Personal information
- Full name: Osarimen Giulio Ebagua
- Date of birth: 6 June 1986 (age 39)
- Place of birth: Benin City, Nigeria
- Height: 1.84 m (6 ft 0 in)
- Position: Striker

Team information
- Current team: Città di Varese
- Number: 10

Youth career
- 1997–2005: Torino

Senior career*
- Years: Team / Apps / (Gls)
- 2005–2007: Casale / 48 / (11)
- 2007–2008: Novara / 4 / (0)
- 2008: → Pescara (loan) / 3 / (0)
- 2008–2009: Canavese / 28 / (11)
- 2009–2011: Varese / 44 / (19)
- 2011–2012: Torino / 20 / (3)
- 2012: → Catania (loan) / 3 / (0)
- 2012–2013: Varese / 35 / (17)
- 2013–2015: Spezia / 48 / (16)
- 2015: → Bari (loan) / 16 / (2)
- 2015: Como / 18 / (3)
- 2016: Vicenza / 17 / (5)
- 2016–2017: Pro Vercelli / 19 / (1)
- 2017: → Vicenza (loan) / 3 / (1)
- 2017–2018: Baniyas
- 2019–2020: Bisceglie / 16 / (3)
- 2021–: Città di Varese / 16 / (5)

= Osarimen Ebagua =

Nigerian footballer (born 1986)

Osarimen Giulio Ebagua (born 6 June 1986) is a Nigerian professional footballer who plays as a forward for club Città di Varese.

==Club career==

===Early career===
Born in Nigeria, he moved to Italy with his father when he was one month old.
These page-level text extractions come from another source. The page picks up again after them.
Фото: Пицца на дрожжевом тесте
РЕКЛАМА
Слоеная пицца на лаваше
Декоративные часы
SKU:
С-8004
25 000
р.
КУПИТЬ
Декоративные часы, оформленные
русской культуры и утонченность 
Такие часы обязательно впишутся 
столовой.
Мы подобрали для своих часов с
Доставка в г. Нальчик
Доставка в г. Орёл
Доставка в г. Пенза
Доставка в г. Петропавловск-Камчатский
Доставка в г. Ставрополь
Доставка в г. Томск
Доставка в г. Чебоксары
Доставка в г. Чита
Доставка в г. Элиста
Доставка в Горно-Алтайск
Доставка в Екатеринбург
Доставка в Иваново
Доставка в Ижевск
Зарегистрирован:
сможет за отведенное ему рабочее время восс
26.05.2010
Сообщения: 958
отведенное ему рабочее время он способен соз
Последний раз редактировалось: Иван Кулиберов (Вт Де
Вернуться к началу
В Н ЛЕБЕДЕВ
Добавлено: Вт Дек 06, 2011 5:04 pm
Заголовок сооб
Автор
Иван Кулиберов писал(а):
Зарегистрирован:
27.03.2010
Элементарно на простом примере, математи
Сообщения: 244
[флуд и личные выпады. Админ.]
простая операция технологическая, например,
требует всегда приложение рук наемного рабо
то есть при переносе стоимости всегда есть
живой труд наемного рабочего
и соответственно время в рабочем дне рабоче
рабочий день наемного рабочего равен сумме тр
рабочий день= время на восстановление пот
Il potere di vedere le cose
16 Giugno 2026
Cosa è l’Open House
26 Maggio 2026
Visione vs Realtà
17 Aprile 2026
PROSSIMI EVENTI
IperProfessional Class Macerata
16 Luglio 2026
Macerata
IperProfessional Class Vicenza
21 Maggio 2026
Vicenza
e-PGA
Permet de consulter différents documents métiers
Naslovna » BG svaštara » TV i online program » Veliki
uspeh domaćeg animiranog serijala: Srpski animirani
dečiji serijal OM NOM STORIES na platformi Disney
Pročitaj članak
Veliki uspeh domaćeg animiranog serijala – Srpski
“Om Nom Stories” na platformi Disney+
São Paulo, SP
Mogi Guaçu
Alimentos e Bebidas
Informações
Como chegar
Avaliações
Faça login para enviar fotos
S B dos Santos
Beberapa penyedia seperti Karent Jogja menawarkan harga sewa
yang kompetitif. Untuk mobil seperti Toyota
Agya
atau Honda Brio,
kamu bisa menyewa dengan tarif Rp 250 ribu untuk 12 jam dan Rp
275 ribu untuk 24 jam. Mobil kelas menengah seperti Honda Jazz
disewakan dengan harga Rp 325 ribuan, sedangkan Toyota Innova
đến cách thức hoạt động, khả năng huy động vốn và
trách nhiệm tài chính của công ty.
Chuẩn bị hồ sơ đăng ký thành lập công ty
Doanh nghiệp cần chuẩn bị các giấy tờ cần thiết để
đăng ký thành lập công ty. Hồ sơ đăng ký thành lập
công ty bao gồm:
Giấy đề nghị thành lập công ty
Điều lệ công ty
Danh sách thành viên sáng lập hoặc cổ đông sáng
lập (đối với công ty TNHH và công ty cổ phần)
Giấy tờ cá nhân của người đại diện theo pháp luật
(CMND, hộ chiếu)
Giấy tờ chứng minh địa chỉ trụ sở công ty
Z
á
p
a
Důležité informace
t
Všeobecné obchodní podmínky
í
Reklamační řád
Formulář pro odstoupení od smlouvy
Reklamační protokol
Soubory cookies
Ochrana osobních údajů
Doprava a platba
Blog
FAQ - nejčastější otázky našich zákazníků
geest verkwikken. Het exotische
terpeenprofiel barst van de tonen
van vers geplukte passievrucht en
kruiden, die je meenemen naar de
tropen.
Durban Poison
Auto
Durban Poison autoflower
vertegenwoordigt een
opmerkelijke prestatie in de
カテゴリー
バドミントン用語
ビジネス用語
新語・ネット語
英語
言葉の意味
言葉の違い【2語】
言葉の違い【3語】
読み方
He lived in Rome, and then Turin, later becoming an Italian citizen. He started his professional career with Serie C2 side Casale, 60 km from Turin. He also played for Torino Berretti and Primavera Team, before being released in June 2005 after the old Torino went bankrupt. After the relegation of Casale, he joined Serie C2 side Portogruaro Summaga but soon returned to Casale in Serie D. In the 2007–08 season, he left for another Piedmont club, Novara, but failed to play regularly in Serie C1. In January 2008, he left for a short spell with Serie C1 club Pescara. In July 2008, he joined Canavese. He scored 11 goals for Canavese in Lega Pro Seconda Divisione.

===Varese===
In July 2009, he was signed by Varese along with fellow countrymen Wilfred Osuji and Kingsley Umunegbu. His first season with the club eventually proved to be very successful. Ebagua went on to make 27 league appearances and scoring 12 goals, contributing to the return of Varese to Serie B for this first time in 25 years. Following a successful first season with the club, Ebagua continued his goal scoring displays in the 2010–11 Serie B campaign as he would help guide the club to a promotion play-off spot with his 12 goals in 30 matches. Varese eventually lost in their quest for two-consecutive promotions, and Ebagua was eventually sold to Serie B rivals Torino F.C. in co-ownership deal for €1.2 million cash plus half of Gaetano Carrieri in June 2011.

===Torino===
In his first five months with his new club, Ebagua failed to replicate his form from Varese, and managed just 3 goals in 20 league appearances. He was subsequently loaned out in the 2012 winter transfer window following the arrival of Cristian Pasquato from Juventus.

On 31 January 2012, he officially joined Serie A side Catania on loan from Torino for the rest of the season. The club was looking to add depth to their front line following the departure of Maxi López to Milan.

===Bisceglie===
After not playing in the 2018–19 season, on 9 August 2019 he signed with Serie C club Bisceglie.

===Città di Varese===
On 23 January 2021, Ebagua joined Serie D side Città di Varese.